Anon here taking classes part time at Uni. Instructor tells everyone to get a partner for exercises (language class). I'm lazy so I figure I won't go to other people because people should just come to me right. Also just curious if people will approach me. First day or two some people do on occasion very reluctantly. reaching day three and four literally no one partners with me. Instructor asks me where is my partner I say I am fine. But deep down I am not fine. I was literally bullied in middle school and high school and was ostracized because of it. Start reliving those terrible moments in my mind. I almost cried. Not too close. But I could feel my eyes were more wet than usual.
I have had it. In all these years. After all the progress I have made. Am I still that much of a freak that people won't fucking even partner with me in group exercises? I am such a fucking pussy for not rising above it. God dammit anons help me.
>>38058403
>God dammit anons help me.
you had it coming being such a naive faggot. did you seriously think things would be better at uni?
>I almost cried
grow up you pussy. have you learned nothing in 22 years as an outcast?
>>38058403
>I figure I won't go to other people because people should just come to me right
You're not popular enough to pull this off.

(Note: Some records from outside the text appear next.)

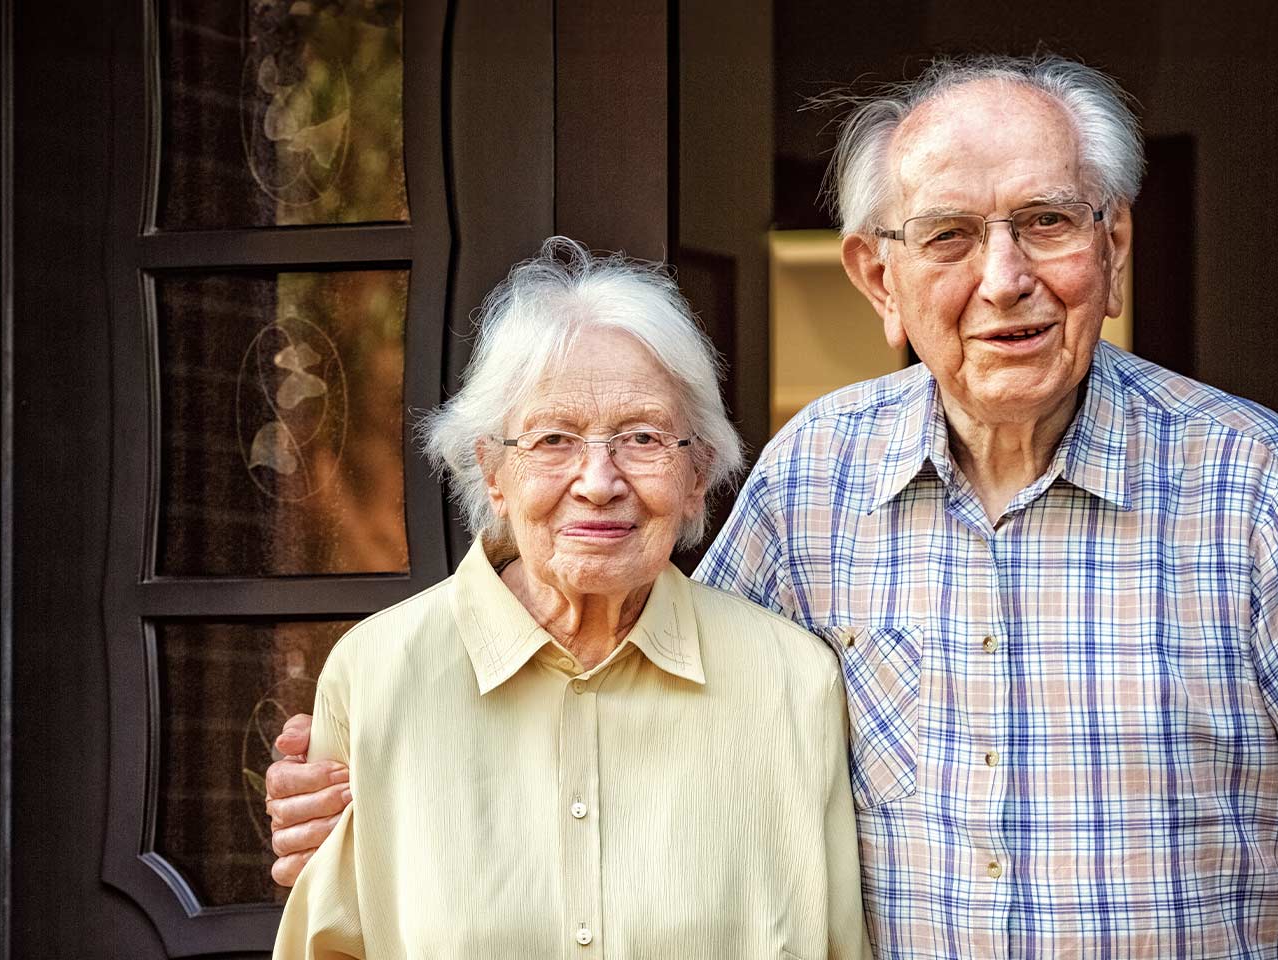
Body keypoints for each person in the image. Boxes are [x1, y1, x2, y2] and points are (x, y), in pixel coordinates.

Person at [268, 55, 1278, 957]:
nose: (1004, 278)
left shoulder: (1254, 488)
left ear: (1112, 247)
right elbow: (658, 696)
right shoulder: (816, 478)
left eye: (1047, 223)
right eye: (949, 237)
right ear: (877, 277)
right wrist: (377, 803)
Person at [270, 237, 870, 959]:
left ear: (697, 478)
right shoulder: (378, 677)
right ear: (493, 473)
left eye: (643, 438)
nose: (598, 480)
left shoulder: (793, 685)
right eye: (554, 439)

Sorry anon but you have to take the initiative. I know. Just go to someone and ask if you can join.
>>38058460
I completely agree anon. I don't know why it hit me.
>>38058403
>language classes
yeah i avoid those like the plague
im sorry man, i really do empathize, and because of that i say that i dont think your problems are merely social; there's obviously something that youre doing, or just the way that your energy is, is seriously off putting. and you seem veerryy distraught.
can i give you some advice? try taking a break. get a little creative and find something else to do for a semester or two. try to do things that will help you and lift you up, rather than bring you down, like 4chan and shitty food, etc. maybe start going to the gym. try to get a part time job maybe. little baby steps to get you feeling better. because i think thats the problem, youre unhealthy, unbalanced. you need to get well by figuring out whats making you unwell.

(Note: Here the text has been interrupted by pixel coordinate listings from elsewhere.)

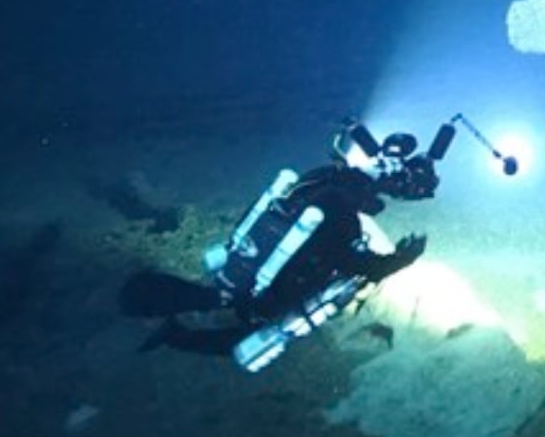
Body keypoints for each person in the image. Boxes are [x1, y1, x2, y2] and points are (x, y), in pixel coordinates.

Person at [119, 118, 443, 371]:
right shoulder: (341, 210)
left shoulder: (317, 178)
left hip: (242, 271)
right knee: (240, 341)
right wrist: (403, 257)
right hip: (267, 298)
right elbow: (359, 265)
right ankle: (166, 324)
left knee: (217, 305)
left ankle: (160, 313)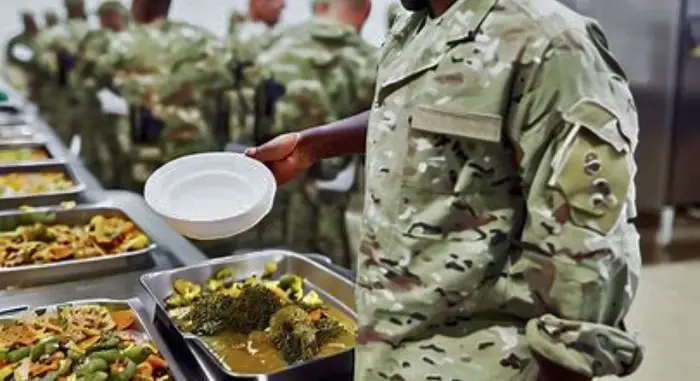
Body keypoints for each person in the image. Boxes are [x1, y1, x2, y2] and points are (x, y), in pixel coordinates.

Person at [246, 0, 643, 380]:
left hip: (482, 363)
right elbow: (421, 111)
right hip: (388, 353)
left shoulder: (553, 46)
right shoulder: (418, 24)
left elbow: (590, 263)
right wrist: (312, 146)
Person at [225, 0, 376, 267]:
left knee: (250, 284)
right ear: (367, 11)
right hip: (327, 216)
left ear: (318, 5)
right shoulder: (371, 62)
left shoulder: (264, 46)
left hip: (264, 200)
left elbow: (237, 121)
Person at [70, 0, 132, 187]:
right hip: (97, 106)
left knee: (123, 153)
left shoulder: (131, 38)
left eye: (112, 15)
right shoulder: (95, 39)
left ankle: (123, 187)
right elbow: (83, 72)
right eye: (105, 16)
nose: (108, 20)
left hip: (125, 108)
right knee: (95, 153)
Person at [33, 0, 91, 143]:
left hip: (81, 98)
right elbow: (44, 63)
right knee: (59, 141)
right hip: (64, 98)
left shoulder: (86, 30)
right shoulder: (56, 34)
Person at [4, 12, 41, 95]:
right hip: (28, 76)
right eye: (28, 21)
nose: (32, 24)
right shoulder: (17, 41)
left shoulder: (44, 36)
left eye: (32, 21)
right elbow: (12, 60)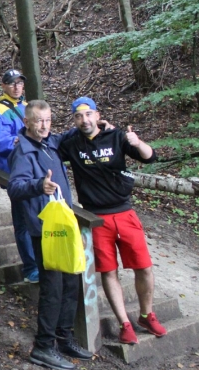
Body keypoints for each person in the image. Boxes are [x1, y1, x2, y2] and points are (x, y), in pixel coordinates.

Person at [58, 97, 167, 345]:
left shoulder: (117, 137)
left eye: (89, 114)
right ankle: (124, 323)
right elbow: (48, 146)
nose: (84, 120)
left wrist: (137, 142)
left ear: (97, 115)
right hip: (95, 218)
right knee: (108, 271)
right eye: (79, 116)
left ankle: (146, 315)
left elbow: (150, 157)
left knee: (144, 267)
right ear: (74, 120)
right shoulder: (71, 144)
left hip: (125, 213)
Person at [7, 100, 94, 370]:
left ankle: (63, 337)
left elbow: (68, 134)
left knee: (70, 282)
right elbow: (15, 188)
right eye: (38, 121)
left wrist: (95, 125)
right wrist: (38, 185)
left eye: (48, 120)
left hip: (63, 226)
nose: (44, 125)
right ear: (27, 122)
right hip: (44, 230)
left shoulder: (50, 144)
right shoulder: (24, 151)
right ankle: (43, 347)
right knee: (53, 289)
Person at [0, 69, 37, 283]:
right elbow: (1, 144)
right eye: (12, 83)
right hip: (14, 172)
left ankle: (40, 262)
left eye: (19, 83)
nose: (16, 87)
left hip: (32, 169)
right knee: (23, 220)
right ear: (4, 86)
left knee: (36, 216)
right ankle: (31, 268)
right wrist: (22, 140)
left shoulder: (26, 107)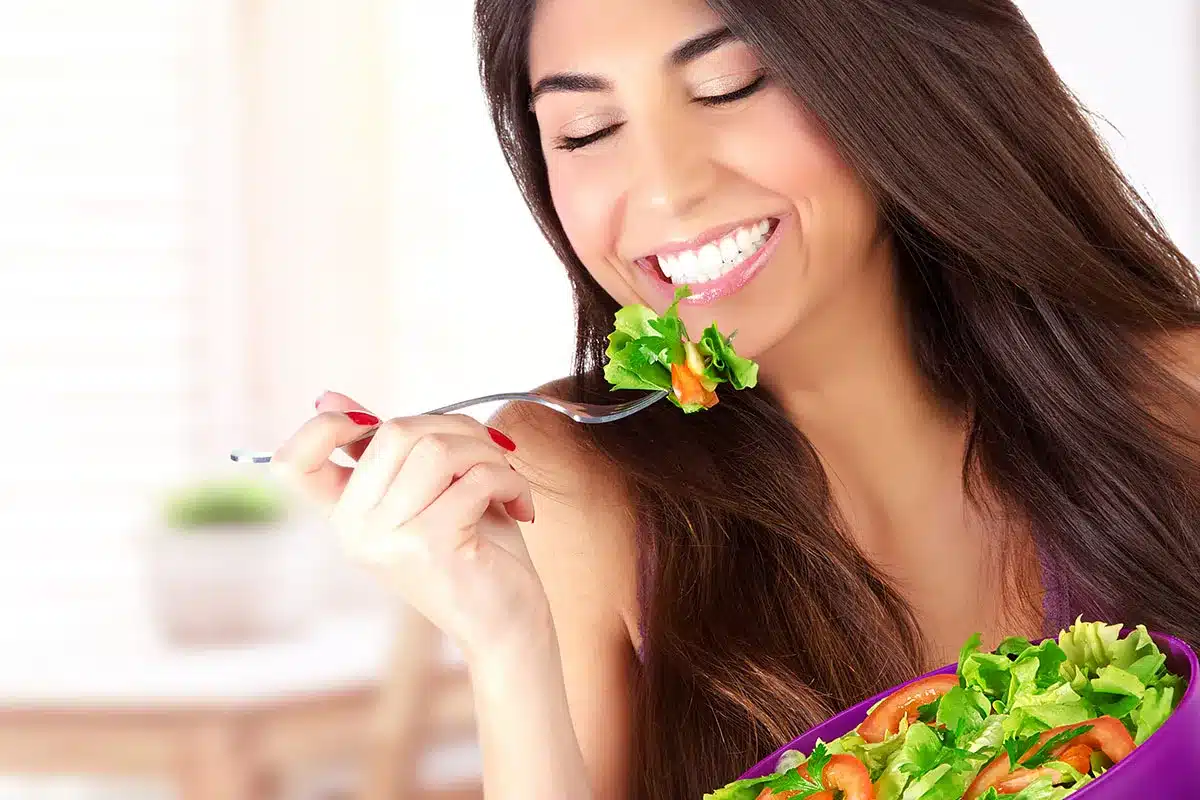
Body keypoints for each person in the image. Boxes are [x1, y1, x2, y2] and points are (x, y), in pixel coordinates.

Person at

i mean shit, a few weeks ago i quit a part time job two weeks after starting because i had fucked up socially so badly. that one hurt particularly because i'm 24. but i'm ok because.. i dunno. existentially i'm much better, more at ease with myself this year. things really did get better for me in ways i did not expect, and what did that was in large part getting a little older. this coming from someone that's outcasted, suicidal for about a decade, etc etc.